Erdogan vor Bestätigung
Heftiger Parlamentswahlkampf
Die Türkei wählt Sonntag in einer Woche ein neues Parlament. Laut Umfragen wird die islamisch-konservative Partei für Gerechtigkeit und Entwicklung, AKP, ein drittes Mal in Folge die absolute Mehrheit der Parlamentssitze erringen. Den Wahlkampf dominieren persönliche Untergriffe und nationalistische Parolen.
8. April 2017, 21:58
Mittagsjournal, 03.06.2011
Wahlkampf hinterlässt Wunden
Die AKP ist nach wie vor so etwas wie eine One-Man-Show. Ministerpräsident Recep Tayyip Erdogan überstrahlt alles, er ist ein Machtmensch und sagt, wo es lang geht. Mit seinen politischen Gegnern geht er nicht gerade glimpflich um. Der Wahlkampf war geprägt von einem Sexvideo-Skandal und vom Duell zwischen Erdogan und dem Chef der größten Oppositionspartei CHP, Kemal Kilicdaroglu, sagt der türkische Politologe Yüksel Taskin: "Zu Beginn des Wahlkampfs sprachen die Parteien noch über Programme, das haben sie aber schnell wieder aufgegeben, dann ging es nur noch um persönliche Untergriffe und schmutzige Politik. Hauptthema war ein Sexskandal, in den führende Mitglieder der nationalistischen MHP verwickelt waren. Die AKP setzt auf die nationalistische Karte, um Stimmen aus dem nationalistischen Lager zu bekommen. Nach der Wahl, wenn es darum gehen wird, eine neue Verfassung zu erstellen, wird es schwer sein, diese Spannungen wieder einzufangen."

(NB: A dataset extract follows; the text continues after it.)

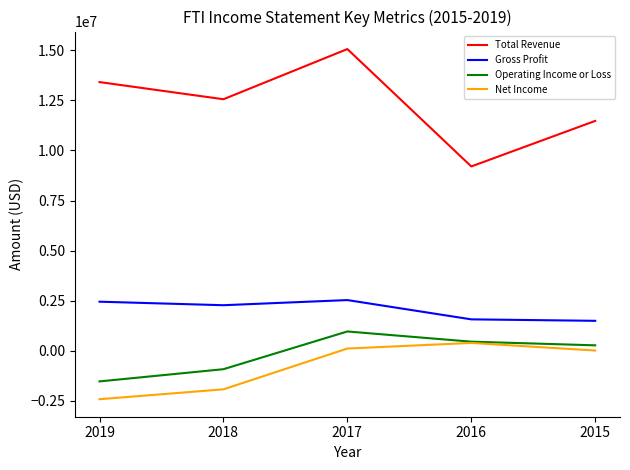

Which label corresponds to the smallest value in the chart?

2019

Kurdenfrage als Demokratietest
Die neue Verfassung soll demokratischer sein als die jetzige, europäischen Standards entsprechen und den Minderheiten, allen voran den Kurden mehr Rechte einräumen. Die Feindseligkeiten zwischen Türken und Kurden sind im Wahlkampf aber wieder enorm gestiegen, es gab auch blutige Gefechte zwischen Armee und PKK. Die Situation der Kurden hat sich zwar unter Ministerpräsident Erdogan etwas gebessert - einige kulturelle Rechte wurden ihnen erstmals zugestanden. Doch der große Durchbruch blieb aus - er wäre aber dringend nötig, sagt Yüksel Taskin von der Marmara-Universität Istanbul: "Die kurdische Frage wird der Lackmustest für die Demokratisierung des Landes sein. Die Kurden akzeptieren ihre Opferrolle nicht mehr, sie sind gut organisiert, sichtbar und sehr selbstbewusst. Die AKP ist derzeit zu unentschlossen für radikale Maßnahmen wie echte Reformen oder eine Autonomie. Sie ist aber derzeit die einzige Kraft, die das machen kann - wenn sie davor zurückschreckt, wäre auch eine blutige Abspaltung der kurdischen Regionen möglich."
Islamischer - zum Teil
In den Kurdengebieten können die Politiker der kurdischen BDP bei den Wahlen auf Zugewinne hoffen. Dennoch - landesweit wird die islamisch-konservative AKP unangefochten an der Spitze bleiben. Ihre Kritiker - vor allem jene aus dem kemalistischen Lager - werfen der AKP vor, eine geheime Agenda zu betreiben - die Islamisierung der Türkei. Doch ist die Türkei in den vergangenen neun Jahren, die die AKP bereits regiert, islamischer geworden? Teilweise, sagt Cengiz Günay vom Institut für internationale Politik (oiip) in Wien. Grundsätzlich sei die AKP eine pragmatische Partei, in der die Wirtschaft Vorrang habe. Doch hätten ihre Vertreter vor allem auf der lokalen Parteiebene konservative Wertvorstellungen und würden entsprechende Politik betrieben, etwa wie kulturelle Aktivitäten gefördert werden, wie Parkanlagen gestaltet sind oder Alkohollizenzen vergeben werden. Das islamische Kopftuch ist unter der AKP salonfähiger und auch in den türkischen Metropolen sichtbarer geworden. Und die AKP-Anhängerschaft - oft religiöse Menschen aus Anatolien - besetzt immer mehr wichtige Posten in Bürokratie und Politik. Daran wird sich auch nach den Wahlen am 12. Juni wohl nichts ändern.